We’re a little behind on this, but it’s still pretty cool. Music journalist Dave Tompkins ’92 is author of How to Wreck a Nice Beach: The Vocoder from World War II to Hip-Hop, The Machine Speaks, a history of the vocodor published in April 2010 by Stop Smiling Books. The L.A. Times calls How to Wreck a Nice Beach — derived from the mis-hearing of the vocoderized phrase “how to recognize speech” — “one of the best music books ever written.”
What’s a vocodor? A synthesizer that makes human voices sound robotic. It traces back to World War II, when it was used as a cryptography device, and has been used by various musicians, ranging from the likes of classic rock’s Peter Frampton to rapper T-Pain. Tompkins appeared on NPR’s Morning Edition last spring and talked about the vocodor’s history. Listen to the interview here (or read the transcript here), and be sure to check out photos of the vocodor.
And if you want to take a listen to the work produced by the vocodor, view the following video. It’s of Michael Jonzun’s 1983 hit “Pack Jam”– the theme song for that year’s national championship Wolfpack men’s basketball team.
So how did Tompkins get interested in the vocodor? Here’s an excerpt from a Q&A with him with The L.A. Times:
Is there a first moment that you can trace your vocoder love back to?
Flat on my back on a bed of gumballs. Sort of. In seventh grade, I guzzled two cans of Busch beer and passed out in the neighbor’s yard. Was woken by Seville headlights pulling in later that night.
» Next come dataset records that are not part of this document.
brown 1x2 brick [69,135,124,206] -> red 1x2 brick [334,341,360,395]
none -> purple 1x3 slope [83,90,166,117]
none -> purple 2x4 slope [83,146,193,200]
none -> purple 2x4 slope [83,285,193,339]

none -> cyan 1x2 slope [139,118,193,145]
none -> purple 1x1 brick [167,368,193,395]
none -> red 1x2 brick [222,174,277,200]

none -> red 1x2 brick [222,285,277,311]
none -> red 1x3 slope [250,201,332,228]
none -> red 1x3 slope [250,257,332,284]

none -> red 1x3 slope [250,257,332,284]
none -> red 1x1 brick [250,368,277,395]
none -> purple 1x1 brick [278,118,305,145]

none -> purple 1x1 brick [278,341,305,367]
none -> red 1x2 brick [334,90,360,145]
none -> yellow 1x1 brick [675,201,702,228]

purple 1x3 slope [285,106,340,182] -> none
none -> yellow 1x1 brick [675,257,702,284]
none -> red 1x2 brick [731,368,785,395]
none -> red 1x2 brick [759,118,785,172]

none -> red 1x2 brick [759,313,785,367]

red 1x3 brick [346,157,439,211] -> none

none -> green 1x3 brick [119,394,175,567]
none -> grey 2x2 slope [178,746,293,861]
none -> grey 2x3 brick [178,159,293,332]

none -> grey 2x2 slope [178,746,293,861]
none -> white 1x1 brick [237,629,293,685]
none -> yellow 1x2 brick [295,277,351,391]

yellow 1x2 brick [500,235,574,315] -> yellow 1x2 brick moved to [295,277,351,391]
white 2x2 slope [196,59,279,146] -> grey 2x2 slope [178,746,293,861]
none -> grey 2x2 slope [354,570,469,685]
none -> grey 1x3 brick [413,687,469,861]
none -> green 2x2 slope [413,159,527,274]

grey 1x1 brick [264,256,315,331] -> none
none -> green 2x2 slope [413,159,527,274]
The next day, I was confined to my room, sitting at a red desk with gumball dents on my back, listening to a Jonzun Crew tape, watching a swirl of dead leaves chase each other in the street like children. It was the sound of October decay.
Have you had many experiences using the vocoder, and are you any good with it?
If I end up buying this Vietnam unit that’s on eBay, I’d say my experience would be $800 lighter. My instinct is to be incoherent when using it. Drones, aspirants and assonance are more fun than hearing yourself talk. I like the unvoiced rasp, the unpleasant ones. And the thing was invented to improve communication.